The product will not be serial produced. It's for a dev board for a college course. Some will be produced if the prototype will be good enough.
It will be something like this:
https://www.rhydolabz.com/development-boards-development-boards-c-206_99/pic18f4580-can-development-board-rhydolabz-p-298.html
I've attached a new shematic. Better now? Right now I have 7805 at home, I will later think of other 78x05 solutions.
Will it work even using 9V power supply, right?
the power supply will be something like this:
https://www.amazon.com/LEDMO-Power-Supply-Transformers-Adapter/dp/B01461MOGQ/ref=sr_1_3?dchild=1&keywords=12v+power+supply&qid=1612361847&sr=8-3
or maybe:
https://www.amazon.com/outstanding-Battery-Holder-Storage-Switch/dp/B081395LK3/ref=sr_1_3?dchild=1&keywords=6+battery+holder&qid=1612361958&sr=8-3
or
https://www.amazon.com/LAMPVPATH-Pack-Battery-Holder-Switch/dp/B07T83B4SW/ref=sr_1_1_sspa?dchild=1&keywords=9v+battery+holder&qid=1612362003&sr=8-1-spons&psc=1&spLa=ZW5jcnlwdGVkUXVhbGlmaWVyPUEzM1Q2WlI5SzBJSEdKJmVuY3J5cHRlZElkPUEwODQ1NTMyMUdDWFZFMFpQSzlLSyZlbmNyeXB0ZWRBZElkPUEwMzE3NjIxMUY4UlpKNkVVM0RPMSZ3aWRnZXROYW1lPXNwX2F0ZiZhY3Rpb249Y2xpY2tSZWRpcmVjdCZkb05vdExvZ0NsaWNrPXRydWU=

[bobbydazzler]

Is LM78M05 able to dissipate less heat than LM7805? I haven't found this info in the datasheet.
[/quote]

It has a lower thermal throttling limit so in effect it does have a lower heat tolerance even thought they're in the same package.  Still I think the lm78m05 is the best choice given the max current draw of the device of 350ma, in my thermal testing on a  breadboard of a lm317@12v input-5v output 200ma was around the max current  before it would thermal throttle.  I'd guess in normal operation the device will draw well under 50ma so a heatsink wont be needed but it really depends how much current it actually draws in normal operation. 
A resistor on input would work at limiting current but it could lose some flexibility on what supply voltage you use, I don't like the fuse idea because it would need to be replaced if it burned out from over current.

[bdunham7]

The product will not be serial produced.
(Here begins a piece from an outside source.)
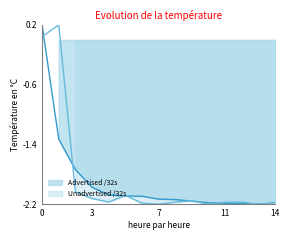

What are all the series names shown in the legend?

Advertised /32s, Unadvertised /32s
It's for a dev board for a college course. Some will be produced if the prototype will be good enough.
I've attached a new shematic. Better now? Right now I have 7805 at home, I will later think of other 78x05 solutions.
Will it work even using 9V power supply, right?
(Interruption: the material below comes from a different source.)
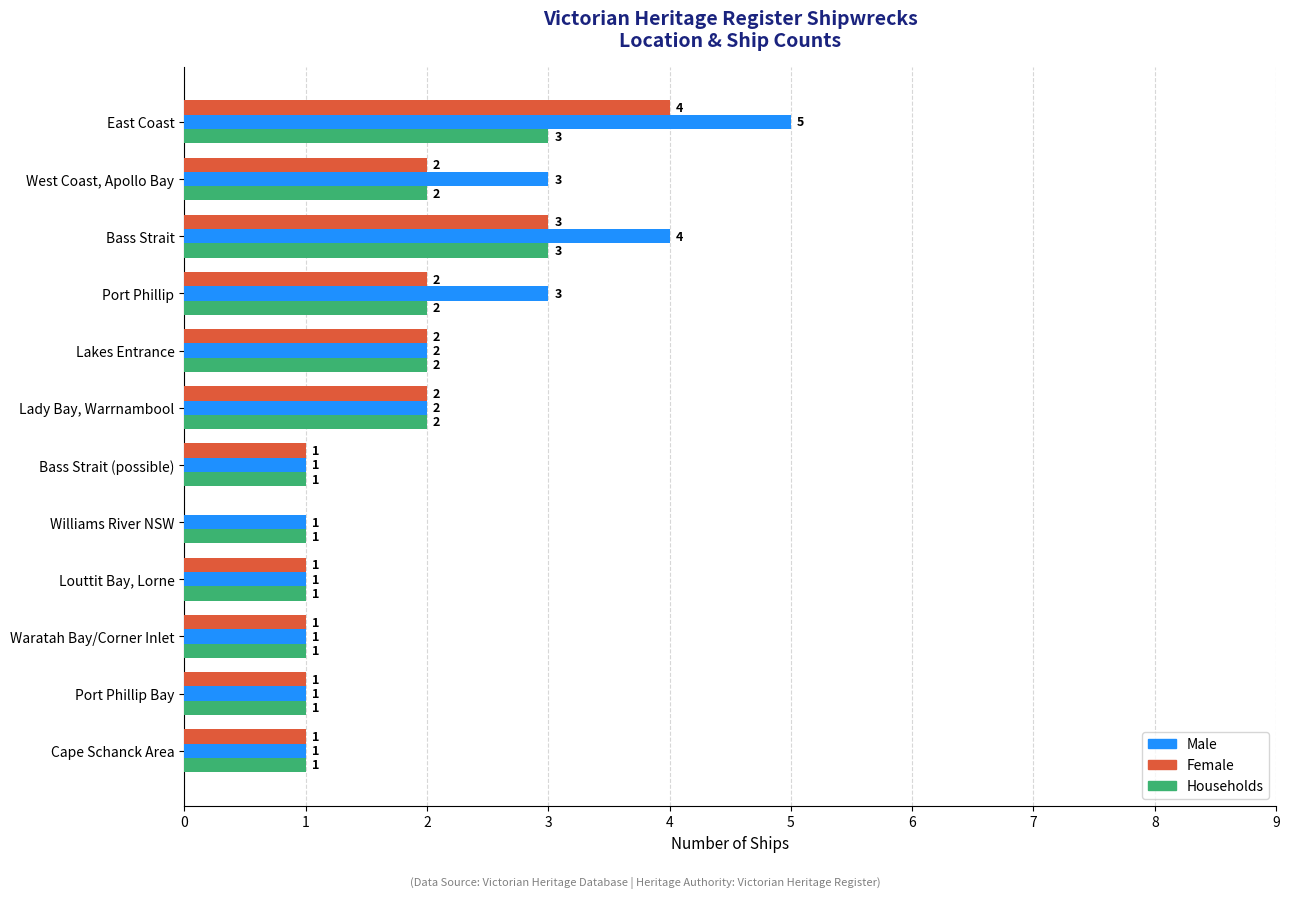

What is the sum of all Households values?

20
Yes, if you don't need the additional protections and embellishments that have been discussed, what you have is a perfectly solid setup.  It should work down to 8 volts input or even a little lower if it is a battery.  Many, many commercial products are out there with regulator circuits no more complicated than this. There's no current limiting, but if you have a 'real' LM7805, it will start to get hot over about 300mA with a 12V input and eventually will shut down.

[Lucky-Luka]

It has a lower thermal throttling limit so in effect it does have a lower heat tolerance even thought they're in the same package.  Still I think the lm78m05 is the best choice given the max current draw of the device of 350ma, in my thermal testing on a  breadboard of a lm317@12v input-5v output 200ma was around the max current  before it would thermal throttle.  I'd guess in normal operation the device will draw well under 50ma so a heatsink wont be needed but it really depends how much current it actually draws in normal operation. 
A resistor on input would work at limiting current but it could lose some flexibility on what supply voltage you use, I don't like the fuse idea because it would need to be replaced if it burned out from over current.

It's even to say that a fuse burnt isn't a common issue if things are done properly... so an alternative could be to use a polyfuse? the problem is it's not fast, right?